Histoire du petit homme qui pleurait sa dernière demeure

Ci-gît le petit homme. Là, dans un cimetière de banlieue, non loin du périphérique, il repose en paix. Son souvenir a disparu, sa tombe n’est plus fleurie, le temps n’a plus d’importance. Les vers ont achevé de dévorer le costume neuf qui lui avait été passé pour l’enterrement. L’os a pris sa revanche sur la chair, le squelette est mis en relief. Le petit homme a l’éternité devant lui.
Profanation. Une pelleteuse trouble le repos du défunt, remue, creuse le sol en une tranchée béante et expulse le petit homme de son trou. Tout vole en éclat hors de la tombe. Les ossements sont dispersés. Le crâne du petit homme finit parmi les gravas. 

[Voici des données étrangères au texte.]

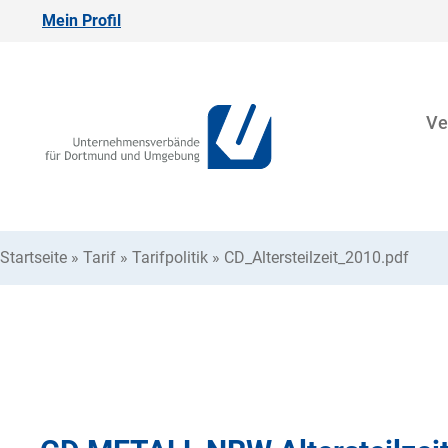
Mein Profil
Ve
Startseite
»
Tarif
»
Tarifpolitik
»
CD_Altersteilzeit_2010.pdf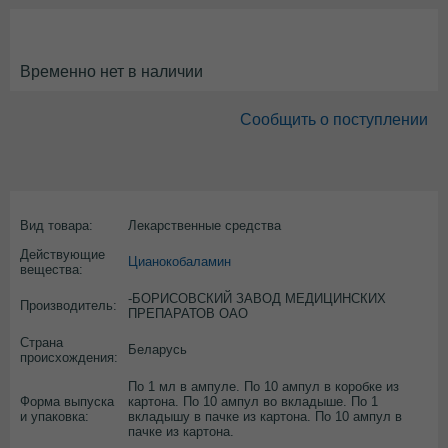
Временно нет в наличии
Сообщить о поступлении
Вид товара:
Лекарственные средства
Действующие
Цианокобаламин
вещества:
-БОРИСОВСКИЙ ЗАВОД МЕДИЦИНСКИХ
Производитель:
ПРЕПАРАТОВ ОАО
Страна
Беларусь
происхождения:
По 1 мл в ампуле. По 10 ампул в коробке из
Форма выпуска
картона. По 10 ампул во вкладыше. По 1
и упаковка:
вкладышу в пачке из картона. По 10 ампул в
пачке из картона.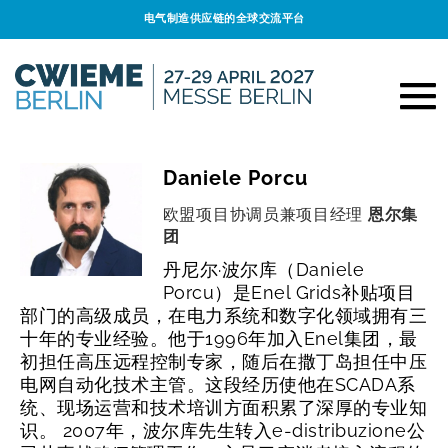
电气制造供应链的全球交流平台
Daniele Porcu
欧盟项目协调员兼项目经理
恩尔集
团
丹尼尔·波尔库（Daniele
Porcu）是Enel Grids补贴项目
部门的高级成员，在电力系统和数字化领域拥有三
十年的专业经验。他于1996年加入Enel集团，最
初担任高压远程控制专家，随后在撒丁岛担任中压
电网自动化技术主管。这段经历使他在SCADA系
统、现场运营和技术培训方面积累了深厚的专业知
识。
2007年，波尔库先生转入e-distribuzione公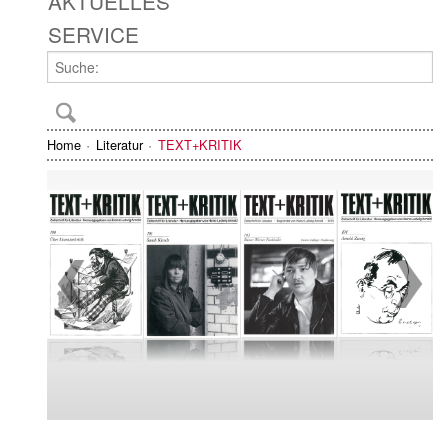
AKTUELLES
SERVICE
Home
Literatur
TEXT+KRITIK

Le caveau familial est réduit à néant. Le petit homme en pleurerait presque. Aurait-il été australopithèque qu’un scientifique attentionné aurait dégagé ses restes à la brosse à dents. Il aurait numéroté ses os et les aurait glissé dans de petits sachets en plastique. Pas de traitement de faveur, le petit homme est un mort trop récent, un squelette comme il y en a trop, que l’on néglige et que l’on chasse avant que la concession à perpétuité ne soit éteinte. 
Exposé en plein soleil, le crâne douloureux, traumatisé par les mâchoires de la pelleteuse, le petit homme pleure sa dernière demeure, six pieds sous terre, dans laquelle il faisait bon vivre. Si encore le petit homme était mort jeune, peut-être aurait-il pu se faire à l’idée de déménager une nouvelle fois. Mais le petit homme est mort vieux, est mort las, et n’entend pas changer de sépulture. 
Pourtant, on le presse déjà. Pas de nostalgie. Il faut faire de la place. Des morts récents attendent, il faut ouvrir de nouvelles fosses, toujours de nouvelles fosses. Au suivant. Ainsi vont les hommes. Ainsi passe la vie.

Le petit homme n’est plus de ce monde : l’éternité n’a qu’un temps.